EL BARÓN LOCO
POR RICARDO MEYER
“Alemania está pasando por un momento aciago…. Nos están poniendo la espada en las manos”.
Kaiser Wilhem II el Grande * * *
El otro día, vino ante mí un muchacho, de estos que sueñan. Yo lo entiendo perfectamente, pues yo también fui soñador -y más ahora que estoy loco-. Sin embargo, no alcanzo a comprender qué es lo que le pasa a mi gente ahora, ¿no se dan cuenta que no te puedes comportar en Las Tierras de la Vigilia de la forma en que te comportas en Las Tierras del Sueño?
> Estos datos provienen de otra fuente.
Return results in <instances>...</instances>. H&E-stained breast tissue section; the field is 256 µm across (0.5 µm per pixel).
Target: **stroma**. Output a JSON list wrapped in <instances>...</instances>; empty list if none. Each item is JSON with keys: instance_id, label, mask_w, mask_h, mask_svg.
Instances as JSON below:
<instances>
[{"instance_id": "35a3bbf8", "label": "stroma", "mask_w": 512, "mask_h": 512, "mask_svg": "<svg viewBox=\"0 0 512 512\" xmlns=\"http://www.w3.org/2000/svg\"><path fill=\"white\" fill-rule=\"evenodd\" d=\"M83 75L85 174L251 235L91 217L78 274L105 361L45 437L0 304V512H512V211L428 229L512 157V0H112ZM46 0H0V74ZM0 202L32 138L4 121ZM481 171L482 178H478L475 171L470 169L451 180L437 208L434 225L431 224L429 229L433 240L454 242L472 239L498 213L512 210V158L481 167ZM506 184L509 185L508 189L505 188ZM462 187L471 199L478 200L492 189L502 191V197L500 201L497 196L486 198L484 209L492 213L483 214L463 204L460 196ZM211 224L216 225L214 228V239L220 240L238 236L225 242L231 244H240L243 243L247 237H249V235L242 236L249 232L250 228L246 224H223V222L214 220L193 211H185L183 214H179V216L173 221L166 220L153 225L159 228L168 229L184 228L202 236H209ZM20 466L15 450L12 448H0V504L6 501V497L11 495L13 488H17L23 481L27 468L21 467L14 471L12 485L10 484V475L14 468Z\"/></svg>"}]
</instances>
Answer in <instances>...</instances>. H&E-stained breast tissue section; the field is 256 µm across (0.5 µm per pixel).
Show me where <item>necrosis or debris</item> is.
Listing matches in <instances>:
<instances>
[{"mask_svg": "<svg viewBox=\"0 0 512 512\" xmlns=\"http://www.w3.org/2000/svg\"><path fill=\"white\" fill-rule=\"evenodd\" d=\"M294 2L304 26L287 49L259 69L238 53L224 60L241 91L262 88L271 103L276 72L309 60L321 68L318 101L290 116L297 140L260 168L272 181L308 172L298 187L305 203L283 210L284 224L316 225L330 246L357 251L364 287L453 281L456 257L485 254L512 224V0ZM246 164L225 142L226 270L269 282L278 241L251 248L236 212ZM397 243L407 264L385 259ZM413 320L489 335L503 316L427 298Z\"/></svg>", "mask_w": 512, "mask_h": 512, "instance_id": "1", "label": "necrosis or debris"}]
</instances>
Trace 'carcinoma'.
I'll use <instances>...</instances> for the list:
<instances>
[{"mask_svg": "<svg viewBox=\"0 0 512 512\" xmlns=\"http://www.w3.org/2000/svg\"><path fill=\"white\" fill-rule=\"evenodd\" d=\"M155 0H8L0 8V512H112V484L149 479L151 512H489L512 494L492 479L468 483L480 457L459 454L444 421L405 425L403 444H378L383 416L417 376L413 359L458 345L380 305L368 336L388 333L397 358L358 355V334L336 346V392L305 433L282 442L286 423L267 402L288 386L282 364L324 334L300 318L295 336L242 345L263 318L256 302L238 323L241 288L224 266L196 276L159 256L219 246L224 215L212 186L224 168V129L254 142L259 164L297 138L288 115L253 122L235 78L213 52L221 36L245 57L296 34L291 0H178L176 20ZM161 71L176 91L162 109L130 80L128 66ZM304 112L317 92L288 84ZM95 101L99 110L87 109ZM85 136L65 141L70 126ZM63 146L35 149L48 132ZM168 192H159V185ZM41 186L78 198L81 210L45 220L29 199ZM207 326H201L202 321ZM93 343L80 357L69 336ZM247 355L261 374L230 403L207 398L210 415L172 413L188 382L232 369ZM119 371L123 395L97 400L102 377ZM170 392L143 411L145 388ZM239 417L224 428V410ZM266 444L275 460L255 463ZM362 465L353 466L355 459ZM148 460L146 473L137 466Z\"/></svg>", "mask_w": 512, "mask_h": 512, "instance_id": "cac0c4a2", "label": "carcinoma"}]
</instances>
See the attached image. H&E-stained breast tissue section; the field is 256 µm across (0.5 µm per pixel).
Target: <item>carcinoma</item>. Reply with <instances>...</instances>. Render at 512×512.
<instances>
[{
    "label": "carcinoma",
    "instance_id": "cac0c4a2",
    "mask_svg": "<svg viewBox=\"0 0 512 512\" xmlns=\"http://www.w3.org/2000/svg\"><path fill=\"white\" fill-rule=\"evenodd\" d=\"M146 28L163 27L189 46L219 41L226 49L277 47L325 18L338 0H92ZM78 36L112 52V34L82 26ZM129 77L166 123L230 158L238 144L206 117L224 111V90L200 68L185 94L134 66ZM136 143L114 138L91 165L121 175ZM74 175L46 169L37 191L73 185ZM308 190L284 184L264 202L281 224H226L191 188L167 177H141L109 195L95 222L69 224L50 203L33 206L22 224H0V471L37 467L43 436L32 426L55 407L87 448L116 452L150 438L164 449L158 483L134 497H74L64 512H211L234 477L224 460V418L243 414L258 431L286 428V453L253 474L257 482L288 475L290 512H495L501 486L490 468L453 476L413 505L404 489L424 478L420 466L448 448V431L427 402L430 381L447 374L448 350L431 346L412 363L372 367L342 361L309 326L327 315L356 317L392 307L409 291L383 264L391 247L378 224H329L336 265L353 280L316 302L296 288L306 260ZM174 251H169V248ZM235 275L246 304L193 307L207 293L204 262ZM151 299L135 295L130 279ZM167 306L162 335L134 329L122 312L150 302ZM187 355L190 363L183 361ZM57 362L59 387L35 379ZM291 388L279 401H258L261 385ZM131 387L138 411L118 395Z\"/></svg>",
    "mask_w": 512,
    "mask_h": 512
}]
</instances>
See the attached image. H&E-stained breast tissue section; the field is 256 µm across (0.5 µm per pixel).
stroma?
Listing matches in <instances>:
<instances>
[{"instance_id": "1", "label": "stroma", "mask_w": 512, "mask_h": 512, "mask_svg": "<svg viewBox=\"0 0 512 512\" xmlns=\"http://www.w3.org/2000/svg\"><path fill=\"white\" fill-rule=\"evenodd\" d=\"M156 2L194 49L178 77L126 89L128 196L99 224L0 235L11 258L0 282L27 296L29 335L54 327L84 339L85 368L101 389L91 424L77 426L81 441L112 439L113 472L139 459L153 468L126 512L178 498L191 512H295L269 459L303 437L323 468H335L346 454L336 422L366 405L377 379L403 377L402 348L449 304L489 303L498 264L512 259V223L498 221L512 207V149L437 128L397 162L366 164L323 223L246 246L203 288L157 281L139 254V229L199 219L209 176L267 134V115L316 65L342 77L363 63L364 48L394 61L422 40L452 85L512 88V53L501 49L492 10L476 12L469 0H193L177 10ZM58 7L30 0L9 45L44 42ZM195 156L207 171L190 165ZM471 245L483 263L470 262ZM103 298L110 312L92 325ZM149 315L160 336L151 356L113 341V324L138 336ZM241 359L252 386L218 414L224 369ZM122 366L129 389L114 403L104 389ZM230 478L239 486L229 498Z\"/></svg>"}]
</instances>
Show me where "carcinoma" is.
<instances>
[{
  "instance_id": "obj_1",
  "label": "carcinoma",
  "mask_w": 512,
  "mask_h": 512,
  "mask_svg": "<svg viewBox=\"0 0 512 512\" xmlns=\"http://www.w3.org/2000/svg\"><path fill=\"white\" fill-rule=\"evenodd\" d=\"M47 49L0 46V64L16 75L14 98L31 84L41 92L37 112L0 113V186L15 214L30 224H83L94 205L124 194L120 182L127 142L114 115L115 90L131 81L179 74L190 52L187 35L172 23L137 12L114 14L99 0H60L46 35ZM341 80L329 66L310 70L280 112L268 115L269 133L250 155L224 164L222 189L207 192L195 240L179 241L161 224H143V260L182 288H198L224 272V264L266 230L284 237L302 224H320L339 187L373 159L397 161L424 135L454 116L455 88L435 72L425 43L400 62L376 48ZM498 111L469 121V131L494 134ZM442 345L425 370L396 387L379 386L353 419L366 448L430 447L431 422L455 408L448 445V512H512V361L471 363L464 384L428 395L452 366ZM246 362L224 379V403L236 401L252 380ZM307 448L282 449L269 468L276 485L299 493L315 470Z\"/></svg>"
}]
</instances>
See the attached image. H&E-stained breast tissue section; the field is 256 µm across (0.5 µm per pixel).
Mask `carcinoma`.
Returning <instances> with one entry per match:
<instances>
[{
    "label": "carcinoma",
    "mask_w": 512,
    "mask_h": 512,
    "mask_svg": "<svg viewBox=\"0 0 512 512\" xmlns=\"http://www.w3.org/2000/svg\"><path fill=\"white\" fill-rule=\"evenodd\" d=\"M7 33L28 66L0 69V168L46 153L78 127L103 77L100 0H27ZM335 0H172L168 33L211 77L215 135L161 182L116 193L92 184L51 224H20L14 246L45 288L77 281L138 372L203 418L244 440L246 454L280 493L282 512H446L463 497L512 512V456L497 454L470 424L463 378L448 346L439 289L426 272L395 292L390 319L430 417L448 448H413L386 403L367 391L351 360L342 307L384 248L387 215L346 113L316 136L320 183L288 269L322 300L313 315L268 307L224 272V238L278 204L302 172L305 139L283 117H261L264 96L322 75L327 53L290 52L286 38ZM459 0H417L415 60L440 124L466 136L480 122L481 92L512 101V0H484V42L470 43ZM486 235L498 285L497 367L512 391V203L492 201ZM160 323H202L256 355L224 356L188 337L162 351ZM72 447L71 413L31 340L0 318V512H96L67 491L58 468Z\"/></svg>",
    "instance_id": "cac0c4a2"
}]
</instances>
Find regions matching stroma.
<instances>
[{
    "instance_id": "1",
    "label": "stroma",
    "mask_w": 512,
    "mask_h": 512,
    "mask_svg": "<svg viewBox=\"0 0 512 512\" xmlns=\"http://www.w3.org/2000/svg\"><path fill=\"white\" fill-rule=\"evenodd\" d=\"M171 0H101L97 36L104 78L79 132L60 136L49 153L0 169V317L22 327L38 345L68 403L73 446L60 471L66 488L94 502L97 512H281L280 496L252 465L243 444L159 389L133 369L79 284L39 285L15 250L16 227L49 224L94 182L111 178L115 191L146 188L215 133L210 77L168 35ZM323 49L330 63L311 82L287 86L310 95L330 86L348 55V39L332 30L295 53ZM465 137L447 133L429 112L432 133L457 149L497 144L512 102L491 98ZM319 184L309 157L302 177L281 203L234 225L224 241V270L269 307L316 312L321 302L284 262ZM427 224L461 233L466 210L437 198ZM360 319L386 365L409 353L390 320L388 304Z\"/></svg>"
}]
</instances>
Eso sí que es de locos.
Vino un tal Fritz, que peleó en la Gran Guerra, al igual que yo. Me superaba en edad y sabía que, aquí en el castillo, guardaba una copia del Libro de Babalon, que fue un obsequió de mi amigo, el inglés. Pero yo, que tengo uso de razón y estoy y no estoy loco, tengo una frente gigantesca, y es que mi capacidad craneal me ha hecho tener la condena de no poder olvidar nada. Pero no conozco el bien y el mal, y solo vivo el presente, ya que, cuando miro al pasado, lo hago con dolor, pero sabiendo siempre que es algo que debo hacer para aprender de mis errores y no caer en errores futuros. Y, ahora, no iba a dejarme arrastrar a este error fatal.
Dijo que había aparecido un austriaco que le devolvería la gloria a Alemania. El tipo deliraba, me habló de Thule, de Hiperborea, de mundos extintos y muertos que, por ende, solo puedes visitar soñando. Me habló de gentes y pueblos con los que yo convivo a diario en Las Tierras de Venus… pero, precisamente, con los que solo convivo cuando estoy soñando. Y es que despierto debo ser alguien despierto, no un noctámbulo. Su morbosidad me hizo sentir vergüenza de ser alemán, de saber que el futuro de mi gente, por la que yo peleé, dependía de estas gentes supersticiosas que solo prostituyen los ideales de Carlomagno. Me daba asco. Ahora me doy cuenta de que no fui yo quien traicionó a mi patria, al hacerme amigo de un inglés, sino que Alemania me traicionó a mí. Sentí rabia, mientras Fritz seguía babeando sobre mi mesa. Di un golpe con mi mano izquierda, me levanté con la rabia de un campesino de Múnich y desenfundé mi espada. En ese momento, estaba dispuesto a matar a ese infeliz, ¡lo estaba! Le dije de todo: le dije que era necio, que venía a mi castillo a rogarme el Misterio de la Vida, Muerte, Sueño y Amor, algo que me fue concedido mediante el dolor… ¡y él quiere que yo se lo entregue! No le puedo entregar mi sufrimiento y, por ende, no le puedo entregar El Libro de Babalon, pues en él está mi dolor, tanto como en las treinta monedas de Judas yace el dolor de Cristo. Lo había cogido de la barba, y puse el sable en su tráquea, lo iba a decapitar, lo iba a hacer, estaba decidido. Pero me contradije yo mismo, pues le espeté, escupiendo con la rabia de mi gente: “eres un necio, pues lo que buscas en esos textos esotéricos solo lo puedes encontrar con la fé”. Y, en ese momento, me quedé helado, viendo como él se moría de miedo... pero no iba a morir. Hoy no. Enfundé mi espada, galante. Recuperé mi semblante y le pedí que se fuera. Recordé que muchas veces la cruz fue usada como espada para arrebatar vidas, pero hoy no se repetiría tal afrenta, no porque yo diga que “es más honorable perdonar una vida”, pues jamás perdonaría a semejante imbécil, que vino a insultarme a mi casa, sino porque solo hay alguien que puede quitar la Vida y darla. Y ese alguien no soy, ni seré, yo. Pues solo soy hombre, no dios.